» MATERIAL TO PROCESS

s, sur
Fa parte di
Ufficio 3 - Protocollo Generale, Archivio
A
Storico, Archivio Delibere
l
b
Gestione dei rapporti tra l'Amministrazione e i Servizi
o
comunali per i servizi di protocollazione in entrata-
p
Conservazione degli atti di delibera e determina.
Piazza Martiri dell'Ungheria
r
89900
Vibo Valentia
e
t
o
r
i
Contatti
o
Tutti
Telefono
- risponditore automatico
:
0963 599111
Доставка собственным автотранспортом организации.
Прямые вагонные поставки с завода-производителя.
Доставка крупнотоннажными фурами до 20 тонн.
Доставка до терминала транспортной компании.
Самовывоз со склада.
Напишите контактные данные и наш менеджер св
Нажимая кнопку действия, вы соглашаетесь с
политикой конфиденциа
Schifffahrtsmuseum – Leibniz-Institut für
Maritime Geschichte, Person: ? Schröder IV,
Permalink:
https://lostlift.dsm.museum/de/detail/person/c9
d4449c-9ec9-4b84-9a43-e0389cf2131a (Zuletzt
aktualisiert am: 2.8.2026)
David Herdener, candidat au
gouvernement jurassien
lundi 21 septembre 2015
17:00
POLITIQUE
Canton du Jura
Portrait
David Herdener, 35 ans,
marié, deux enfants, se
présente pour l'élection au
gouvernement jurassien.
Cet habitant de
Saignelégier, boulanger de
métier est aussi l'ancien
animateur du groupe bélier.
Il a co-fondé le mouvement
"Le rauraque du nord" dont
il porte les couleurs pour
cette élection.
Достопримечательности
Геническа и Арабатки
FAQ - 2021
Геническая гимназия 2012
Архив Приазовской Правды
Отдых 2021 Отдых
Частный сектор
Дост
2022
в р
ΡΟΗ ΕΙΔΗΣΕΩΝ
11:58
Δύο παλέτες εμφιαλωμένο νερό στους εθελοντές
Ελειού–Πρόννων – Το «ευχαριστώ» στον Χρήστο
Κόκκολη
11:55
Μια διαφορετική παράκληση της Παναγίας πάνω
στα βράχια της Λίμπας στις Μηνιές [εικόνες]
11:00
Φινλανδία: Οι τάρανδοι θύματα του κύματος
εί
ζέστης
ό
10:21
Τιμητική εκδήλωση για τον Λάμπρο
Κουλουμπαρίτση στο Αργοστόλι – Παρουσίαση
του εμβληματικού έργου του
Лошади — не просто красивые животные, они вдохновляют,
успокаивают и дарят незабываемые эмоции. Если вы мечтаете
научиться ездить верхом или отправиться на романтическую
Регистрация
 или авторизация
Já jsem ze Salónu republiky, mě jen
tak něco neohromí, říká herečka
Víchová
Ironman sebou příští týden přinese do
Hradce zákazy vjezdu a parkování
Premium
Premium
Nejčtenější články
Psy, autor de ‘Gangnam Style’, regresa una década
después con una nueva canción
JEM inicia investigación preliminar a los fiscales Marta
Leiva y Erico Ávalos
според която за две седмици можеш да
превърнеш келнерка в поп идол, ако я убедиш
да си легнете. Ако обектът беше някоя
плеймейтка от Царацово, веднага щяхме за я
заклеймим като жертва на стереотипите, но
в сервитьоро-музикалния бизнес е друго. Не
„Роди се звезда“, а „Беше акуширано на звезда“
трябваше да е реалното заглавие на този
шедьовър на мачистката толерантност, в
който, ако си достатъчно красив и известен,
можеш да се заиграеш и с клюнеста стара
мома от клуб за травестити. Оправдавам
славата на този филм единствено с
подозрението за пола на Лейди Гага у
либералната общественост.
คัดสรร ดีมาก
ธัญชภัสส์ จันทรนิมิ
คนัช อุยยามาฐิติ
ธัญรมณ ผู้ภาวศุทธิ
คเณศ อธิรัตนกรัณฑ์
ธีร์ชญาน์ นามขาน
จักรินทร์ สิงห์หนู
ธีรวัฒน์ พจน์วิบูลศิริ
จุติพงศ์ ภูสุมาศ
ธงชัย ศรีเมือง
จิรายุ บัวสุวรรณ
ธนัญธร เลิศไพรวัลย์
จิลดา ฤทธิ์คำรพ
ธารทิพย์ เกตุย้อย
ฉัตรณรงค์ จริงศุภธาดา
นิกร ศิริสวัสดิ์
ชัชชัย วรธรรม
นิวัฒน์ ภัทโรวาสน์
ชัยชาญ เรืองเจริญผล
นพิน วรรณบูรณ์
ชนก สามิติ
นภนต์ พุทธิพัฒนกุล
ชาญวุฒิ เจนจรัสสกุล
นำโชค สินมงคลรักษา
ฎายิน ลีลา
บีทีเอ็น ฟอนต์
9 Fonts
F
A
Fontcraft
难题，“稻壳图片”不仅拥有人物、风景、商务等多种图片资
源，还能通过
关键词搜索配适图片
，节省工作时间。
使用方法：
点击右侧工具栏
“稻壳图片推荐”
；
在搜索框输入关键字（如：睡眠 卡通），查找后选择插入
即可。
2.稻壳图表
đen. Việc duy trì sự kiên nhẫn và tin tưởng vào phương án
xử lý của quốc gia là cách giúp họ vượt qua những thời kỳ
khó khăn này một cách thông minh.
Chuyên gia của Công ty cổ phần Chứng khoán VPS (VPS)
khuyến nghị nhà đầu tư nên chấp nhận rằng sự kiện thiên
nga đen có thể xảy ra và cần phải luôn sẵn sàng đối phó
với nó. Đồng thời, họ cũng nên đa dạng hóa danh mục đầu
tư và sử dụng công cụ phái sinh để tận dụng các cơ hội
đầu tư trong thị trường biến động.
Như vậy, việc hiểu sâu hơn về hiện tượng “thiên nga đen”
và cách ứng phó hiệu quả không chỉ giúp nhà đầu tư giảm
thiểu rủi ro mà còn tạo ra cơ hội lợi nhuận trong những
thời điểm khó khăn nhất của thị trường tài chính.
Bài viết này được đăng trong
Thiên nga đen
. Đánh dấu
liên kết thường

» INSTRUCTIONS TO FOLLOW
Within the lines above, find those holding the word "Доставка" and copy them.

» WRITTEN SOLUTION
Доставка собственным автотранспортом организации.
Доставка крупнотоннажными фурами до 20 тонн.
Доставка до терминала транспортной компании.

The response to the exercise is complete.